▶ DONNÉES:
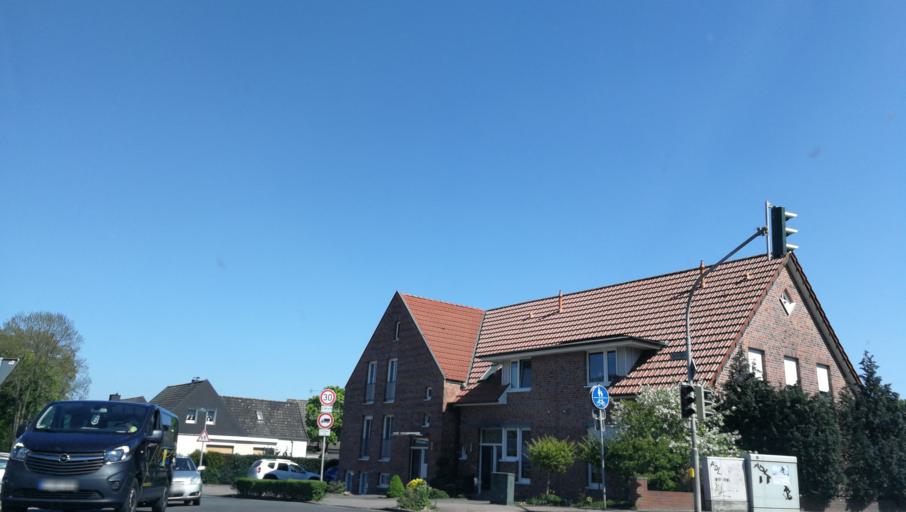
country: DE
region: North Rhine-Westphalia
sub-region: Regierungsbezirk Munster
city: Rheine
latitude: 52.2644
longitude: 7.4429
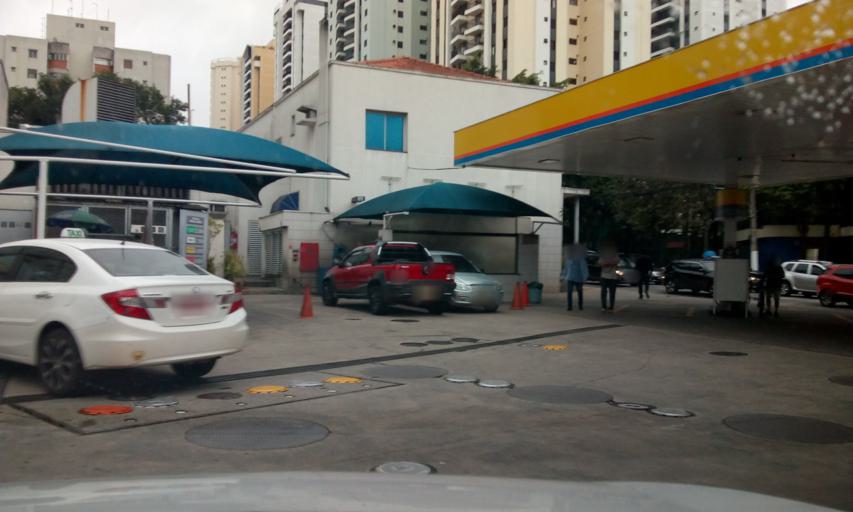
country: BR
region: Sao Paulo
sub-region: Sao Paulo
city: Sao Paulo
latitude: -23.6038
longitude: -46.6746
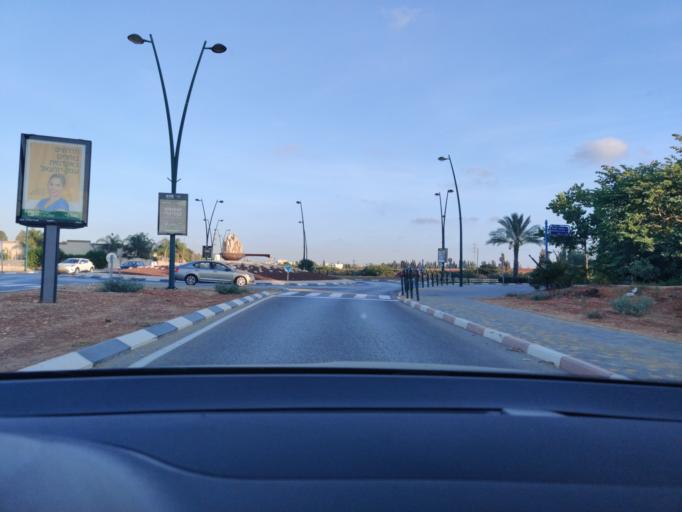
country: IL
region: Central District
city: Elyakhin
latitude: 32.4276
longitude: 34.9412
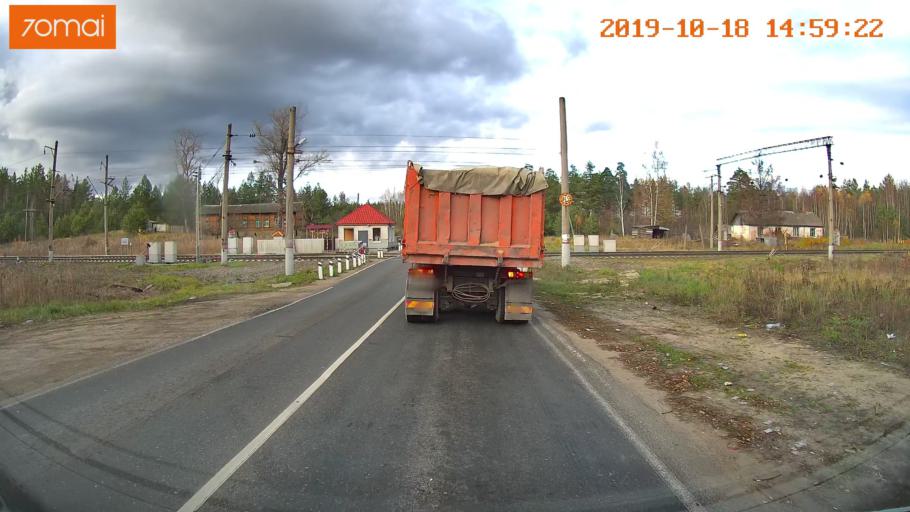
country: RU
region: Vladimir
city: Kurlovo
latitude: 55.4979
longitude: 40.5741
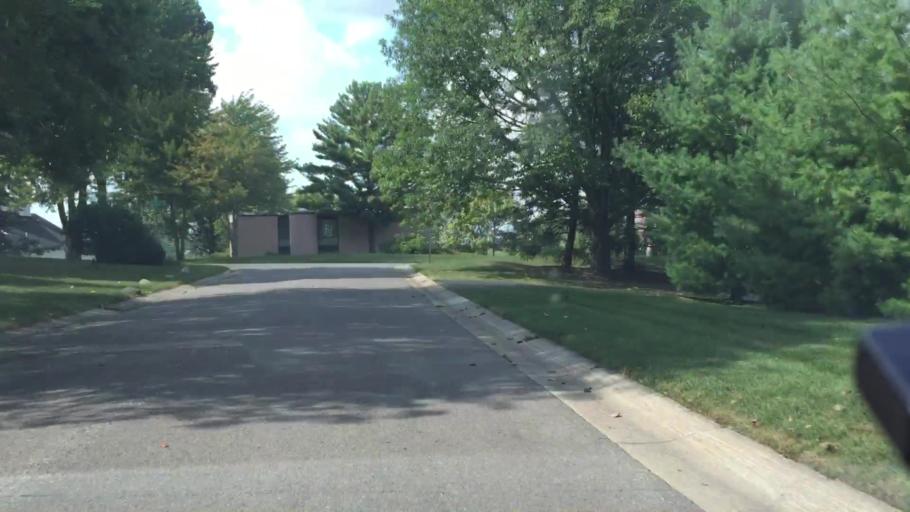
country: US
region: Michigan
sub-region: Oakland County
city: Sylvan Lake
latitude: 42.5738
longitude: -83.3104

▶ CONSIGNE:
Recopiez fidèlement toutes les lignes des données ci-dessus, sans reprendre les mentions d'image.

▶ CORRIGÉ:
country: DE
region: North Rhine-Westphalia
sub-region: Regierungsbezirk Munster
city: Rheine
latitude: 52.2644
longitude: 7.4429
country: BR
region: Sao Paulo
sub-region: Sao Paulo
city: Sao Paulo
latitude: -23.6038
longitude: -46.6746
country: IL
region: Central District
city: Elyakhin
latitude: 32.4276
longitude: 34.9412
country: RU
region: Vladimir
city: Kurlovo
latitude: 55.4979
longitude: 40.5741
country: US
region: Michigan
sub-region: Oakland County
city: Sylvan Lake
latitude: 42.5738
longitude: -83.3104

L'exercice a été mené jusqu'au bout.